AUNQUE a los deudos de Adolfo Suárez les irrita cualquier comparación histórica con Zapatero, al que consideran carente de la generosidad y la grandeza del gran protagonista de la Transición, existe un hilo objetivo de similitud en el carácter audaz de ambos y en su inclinación por el aventurerismo político, esa tendencia a embarcarse en desafíos no controlados basándose en una intensa autoconfianza y en una especial habilidad para la improvisación.
Ese paralelismo parcial, de moda durante la primera y triunfal etapa de poder zapaterista, se ha intensificado en los últimos años al producirse en torno al actual presidente un fenómeno de desgaste acelerado semejante al que acabó con la dimisión de su primer antecesor.
Hubo un momento, a finales de 1980, en que Suárez perdió de golpe su seductor carisma de demiurgo y se convirtió en la diana de todos los conflictos de un país económicamente estancado e institucionalmente débil, hasta el punto de generar un repudio unánime que le identificaba como el problema esencial de aquella crisis de Estado.
El proceso de desprestigio resultó extremadamente similar al que ahora ha triturado el liderazgo de Zapatero, si bien hay tres diferencias esenciales: el peligro militar, afortunadamente desvanecido en la España contemporánea; la solidez del Partido Socialista frente a aquella UCD descuartizada y, por último, la salida a través de la renuncia más o menos forzosa del responsable principal del colapso.
Salvadas las distancias circunstanciales, la escena pública española vive ahora pendiente del momento en que Zapatero acabe de aceptarse a sí mismo como el eje de un bloqueo político que compromete la estabilidad de la nación y las perspectivas electorales de su partido.
A estas alturas nadie parece dudar, ni dentro ni fuera del PSOE, de que haya interiorizado ya su propio descarte como candidato; la incógnita consiste en primer lugar en saber cuándo lo hará público, y en segundo término en si ese paso atrás implicará también una retirada inmediata del poder que cierre el círculo plutarquiano de la analogía suarista.
En favor de esta última hipótesis cuenta el protagonismo creciente de un Pérez Rubalcaba que cada vez reúne un más acusado perfil de heredero de emergencia y en cuyo rostro de apesadumbrada gravedad se encarna a día de hoy el fantasma de Leopoldo Calvo-Sotelo.
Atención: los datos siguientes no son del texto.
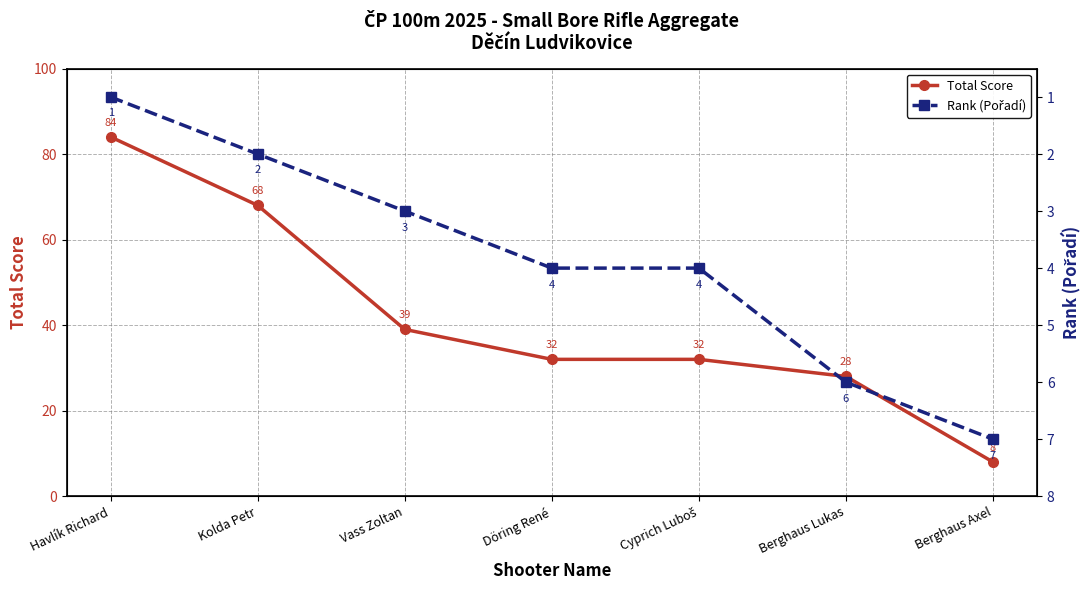

What is the label of the 5th point from the left?

Cyprich Luboš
Treinta años exactos después del comienzo de la caída del suarismo, España vive en todo caso un peculiar ritornellode su propia experiencia histórica.
La aventura equinoccial del zapaterismo se precipita hacia el fracaso en medio de un fragor de conspiraciones y dudas.
El país a la deriva, las instituciones bloqueadas, la oposición a la espera y el presidente hundido.
Tratándose de Zapatero, sin embargo, el margen de sorpresa nunca es descartable.
Está escrito que las tragedias históricas suelen repetirse como farsas.